> **摘录文本**
-=-=-

当我们创建一个多进程(multiprocessing)的 Process 并启动它时,Python 会:

  1. 创建一个新进程
  2. 导入包含目标函数的模块
  3. 在新进程中执行目标函数
  4. 将控制权返回给父进程

if __name__ == "__main__": 保护在 Python 中使用多进程时非常重要。这可以防止在导入模块时创建重复的进程。

多个进程

让我们修改我们的示例以创建多个进程。创建一个名为 multiple_processes.py 的新文件:

import multiprocessing
import time
import os

def worker(worker_id):
    """Worker function that accepts an argument"""
    print(f"Worker {worker_id} (PID: {os.getpid()}) started")
    time.sleep(1)
    print(f"Worker {worker_id} completed")
    return worker_id * 2  ## This return value won't be captured

if __name__ == "__main__":
    print(f"Main process PID: {os.getpid()}")

    ## Create multiple processes
    processes = []
    for i in range(3):
        p = multiprocessing.Process(target=worker, args=(i,))
        processes.append(p)
        p.start()

    ## Wait for all processes to complete
    for p in processes:
        p.join()

    print("All processes completed")

运行这段代码:

python3 multiple_processes.py

你应该看到类似这样的输出:

Main process PID: 12345
Worker 0 (PID: 12346) started
Worker 1 (PID: 12347) started
Worker 2 (PID: 12348) started
Worker 0 completed
Worker 1 completed
Worker 2 completed
All processes completed

注意我们如何使用 args 参数将参数(worker_id)传递给每个进程。这是我们传递参数给进程的第一个例子。

还要注意,这些进程可能不一定会以可预测的顺序执行,因为它们是并行运行的。

使用 Pool 进行基本参数传递

在上一步中,我们向一个进程传递了一个简单的参数。现在,让我们探索一种更有效的方法,使用 Pool 类来处理多个任务,并了解不同的参数传递方式。

Pool 类

Pool 类提供了一种方便的方法,可以在多个输入值上并行执行一个函数。它将输入数据分发到各个进程中并收集结果。

让我们创建一个简单的例子来理解 Pool 的工作原理。创建一个名为 pool_example.py 的新文件:

import multiprocessing
import time

def square(x):
    """Function that squares a number and returns the result"""
    print(f"Processing {x}...")
    time.sleep(1)  ## Simulate a time-consuming operation
    return x * x

if __name__ == "__main__":
    ## Create a list of numbers to process
    numbers = [1, 2, 3, 4, 5]

    ## Create a Pool with 2 processes
    with multiprocessing.Pool(processes=2) as pool:
        ## Map the square function to the numbers
        start_time = time.time()

-=-=-

摘录文本中用哪个参数把 worker_id 传给每个进程? 这些条目与摘录文本没有关联。

> **数据行**
-=-=-

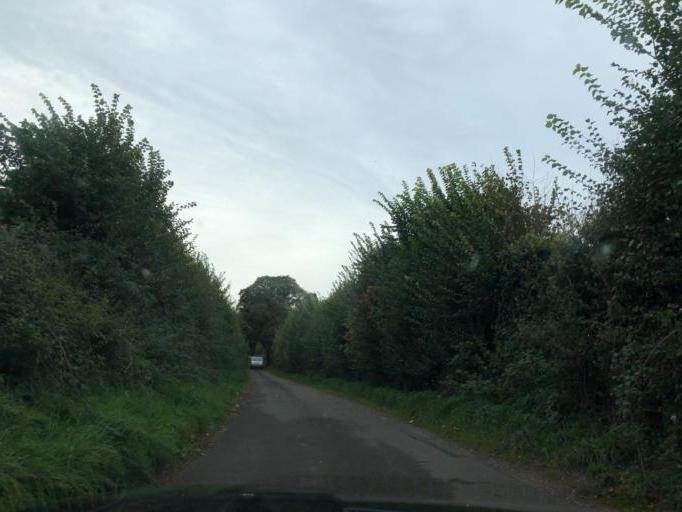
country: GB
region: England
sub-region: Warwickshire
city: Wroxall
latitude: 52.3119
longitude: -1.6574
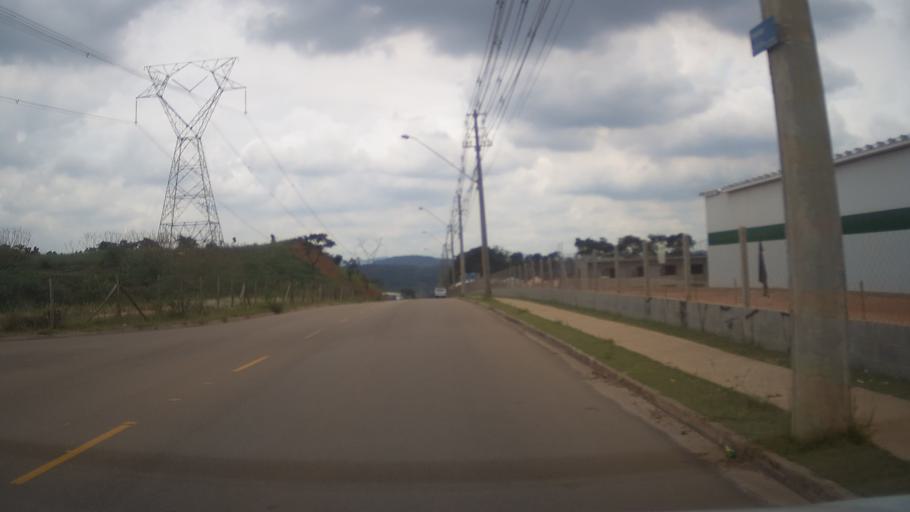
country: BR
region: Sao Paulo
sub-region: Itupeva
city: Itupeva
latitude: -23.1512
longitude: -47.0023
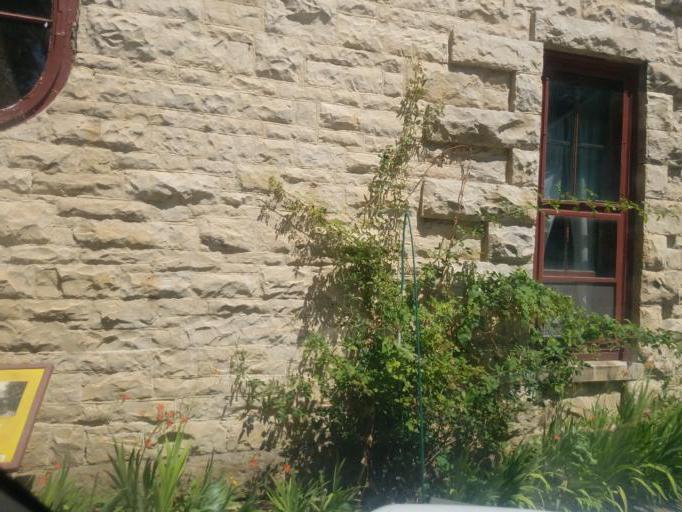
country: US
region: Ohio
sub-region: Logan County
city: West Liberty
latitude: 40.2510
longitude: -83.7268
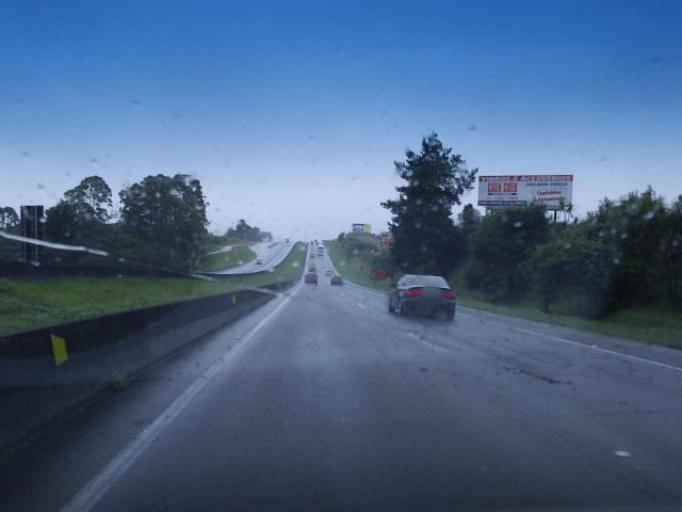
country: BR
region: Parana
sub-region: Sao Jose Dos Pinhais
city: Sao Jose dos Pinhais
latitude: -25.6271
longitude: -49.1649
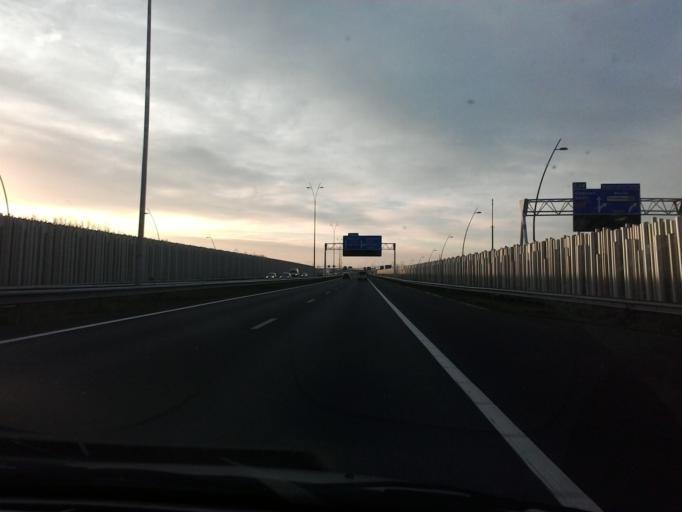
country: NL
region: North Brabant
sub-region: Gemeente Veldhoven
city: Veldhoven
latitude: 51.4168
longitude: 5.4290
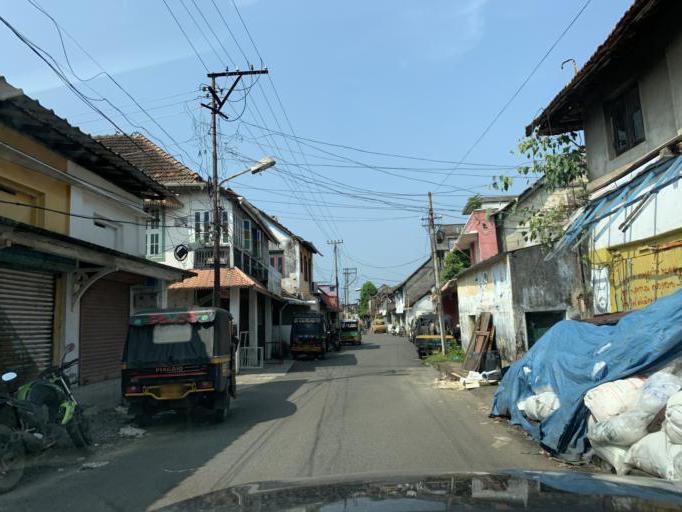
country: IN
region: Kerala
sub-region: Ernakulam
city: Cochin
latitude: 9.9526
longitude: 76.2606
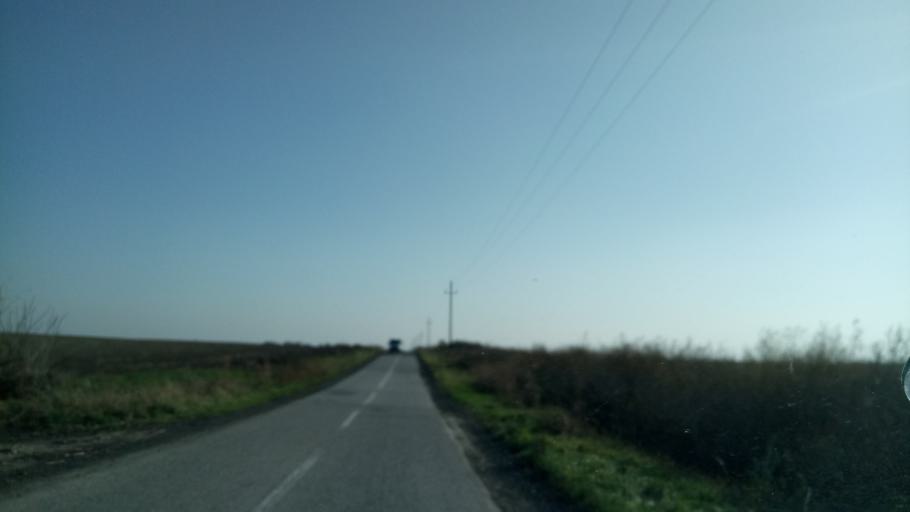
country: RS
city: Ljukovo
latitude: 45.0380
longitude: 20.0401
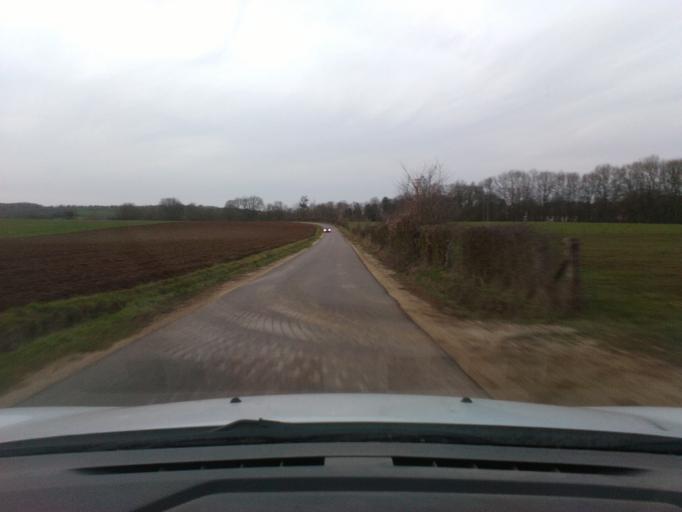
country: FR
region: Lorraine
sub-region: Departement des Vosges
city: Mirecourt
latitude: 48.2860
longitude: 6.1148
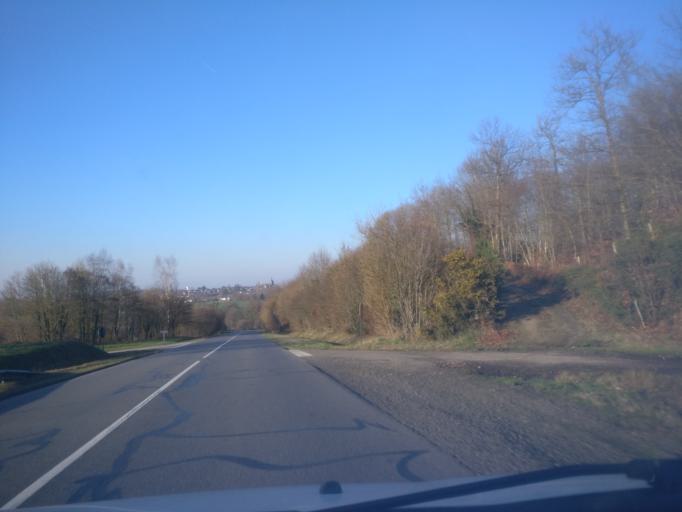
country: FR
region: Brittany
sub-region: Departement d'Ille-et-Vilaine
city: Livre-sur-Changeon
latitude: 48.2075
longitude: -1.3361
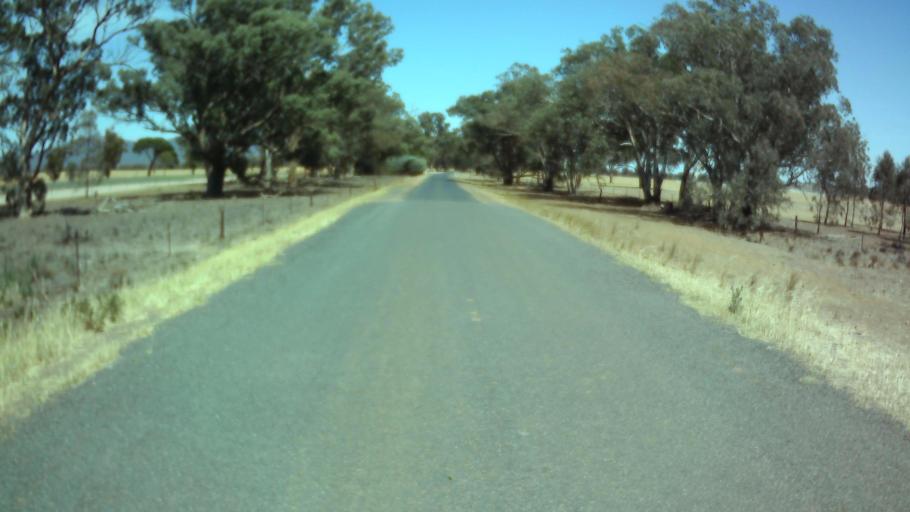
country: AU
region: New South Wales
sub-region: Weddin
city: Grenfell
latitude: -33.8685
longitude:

-=-=-

> **本题解答**
args 参数。